Thomas était vivant. Après un accident de chantier non déclaré, il avait été abandonné dans un foyer médicalisé sous un mauvais nom, avec une mémoire abîmée et aucun papier.

Quand Marcel entra dans la chambre, son fils tourna lentement la tête.

—Papa ?

Le vieux s’effondra contre lui, en pleurant comme un enfant.

Claire resta près de la porte. Elle avait perdu un mari, une amie et presque sa vie.
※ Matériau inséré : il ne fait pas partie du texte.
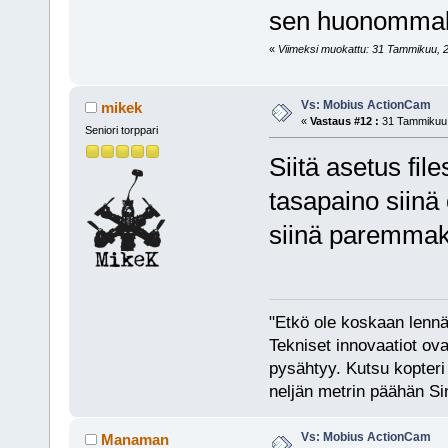
sen huonomma
«
Viimeksi muokattu: 31 Tammikuu, 2
Vs: Mobius ActionCam
mikek
«
Vastaus #12 :
31 Tammikuu,
Seniori torppari
Siitä asetus fil
tasapaino siinä
siinä paremmak
"Etkö ole koskaan lennät
Tekniset innovaatiot ova
pysähtyy. Kutsu kopteri 
neljän metrin päähän Si
Vs: Mobius ActionCam
Manaman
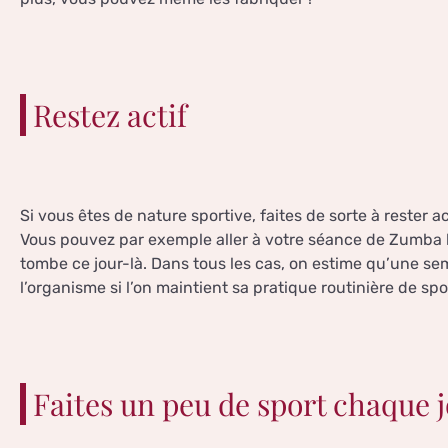
Restez actif
Si vous êtes de nature sportive, faites de sorte à rester 
Vous pouvez par exemple aller à votre séance de Zumba la 
tombe ce jour-là. Dans tous les cas, on estime qu’une se
l’organisme si l’on maintient sa pratique routinière de spo
Faites un peu de sport chaque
Mais grâce à la vérité que ces traîtres avaient voulu voler, un père retrouvait son fils.

Le procès eut lieu 8 mois plus tard. Les aveux enregistrés, les faux documents, l’argent, le médecin corrompu et le témoignage de Marcel suffirent. Arnaud accusa Élodie. Élodie accusa Arnaud. Ils pleurèrent, mentirent, se déchirèrent.

Quand la sentence tomba, Claire ne sourit pas.

Elle respira.

Libre.

Elle vendit la maison de Saint-Germain-en-Laye et rouvrit officiellement la fondation sous le nom « Les Voix qu’on n’enterre pas ». Marcel, Thomas et Gaston devinrent sa vraie famille, pas celle du sang, mais celle qui reste quand tout s’écroule.

À l’entrée, Claire fit accrocher une photo de Gaston devant une pelle.

Dessous, une phrase :

« Parfois, celui qui vous sauve n’est pas celui qui jurait de vous aimer, mais celui qui refuse d’ignorer votre dernier souffle. »

Claire n’oublia jamais le cercueil, ni la terre, ni la voix d’Arnaud.

Mais elle n’oublia jamais non plus la main ridée de Marcel ouvrant le couvercle.

Arnaud et Élodie avaient voulu l’enterrer pour voler sa vie.

Ils avaient seulement enterré son ancienne naïveté.

Car les monstres portent parfois une alliance, les traîtres embrassent parfois comme des sœurs, mais la justice, elle, finit toujours par gratter la terre.